The science of systems theory, and more specifically an area of study called Cybernetics, provides us with the answer. According to the science, all systems will adjust, over time, to deal with their changing environment. These are called “open” systems because they are designed to operate or change how they work, depending on what is going on – they are open to adjustment.
The trouble with open systems is that while they adjust themselves to account for local one-off changes, (“I’ll just leave the broken hedge trimmer in the garage here and deal with it later”), it is these exceptions that, added together, produce a cumulative effect that is greater than the sum of each minor individual exception. Soon enough, the broken hedge trimmer is accompanied by the empty box from the new trimmer that you have just bought. And so on.

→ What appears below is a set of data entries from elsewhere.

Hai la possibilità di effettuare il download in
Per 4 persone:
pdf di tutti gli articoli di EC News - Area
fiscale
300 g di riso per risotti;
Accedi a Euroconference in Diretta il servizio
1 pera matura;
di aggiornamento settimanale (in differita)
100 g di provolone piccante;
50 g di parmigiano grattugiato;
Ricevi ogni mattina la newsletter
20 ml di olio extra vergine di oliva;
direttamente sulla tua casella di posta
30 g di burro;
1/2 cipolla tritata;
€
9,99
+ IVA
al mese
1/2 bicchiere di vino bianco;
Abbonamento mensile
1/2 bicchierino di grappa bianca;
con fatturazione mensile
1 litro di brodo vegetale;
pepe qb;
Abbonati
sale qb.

This explains why, every once and a while, we need to look at the various aspects of our lives or systems and put them through the process of simplification. Fundamentally, this involves looking at the purpose of the system (in the case of a garage, it’s perhaps to store items of value that we shall use in the future), honestly appraise where we are now, and eliminate or reduce those elements that do not serve their purpose anymore. It’s getting back to basics.
The reasoning we have followed in the maintenance of our garage can also be applied to every other aspect of your life. In your work life, for example, is it time to take a review of how you work, who you interact with, and how you spend your hours at work? You may notice that you have adopted patterns that, while once useful or relevant, may no longer be appropriate. Take a step back, ask the hard questions, simplify, and get back to the basics of what is truly important.
In most jobs you will notice that there are at most one or two things that are at the core of what you do. Get these consistently right, and you’ll be doing a good job. In management theory, these items are called Critical Success Factors (CSF’s), because by respecting these few things, you will greatly influence your ability to succeed. What are your CSF’s? Write them down.
I was once involved in a project where we separately asked the CEO and each of the 10 or so people who directly reported to him to write down what they believed to be the CSF’s for their job and also for their organisation as a whole. The results were shocking – for some it was excellence in marketing, for others it was a focus on engineering or production, and for yet another director it was superb cost management. Talk about everybody on the team looking towards the same goal post!
According to author Brian Tracy, the very best way to identify your CSF’s is to imagine that you had an unexpected phone call and in 2 hours time, you’ll be going out of town for a month. Now, where would you put your attention? You’ll notice that your efforts will be directed at those things that truly matter and likely at things that will have an enduring and significant impact. It’s a great exercise to help you become a master of simplification.
When you start looking, you’ll see that every dimension of your life – your work, your hobbies, your money, your relationships, and your lifestyle – can be simplified. Beneath the complexity of life lie deeper and deeper layers of simplicity.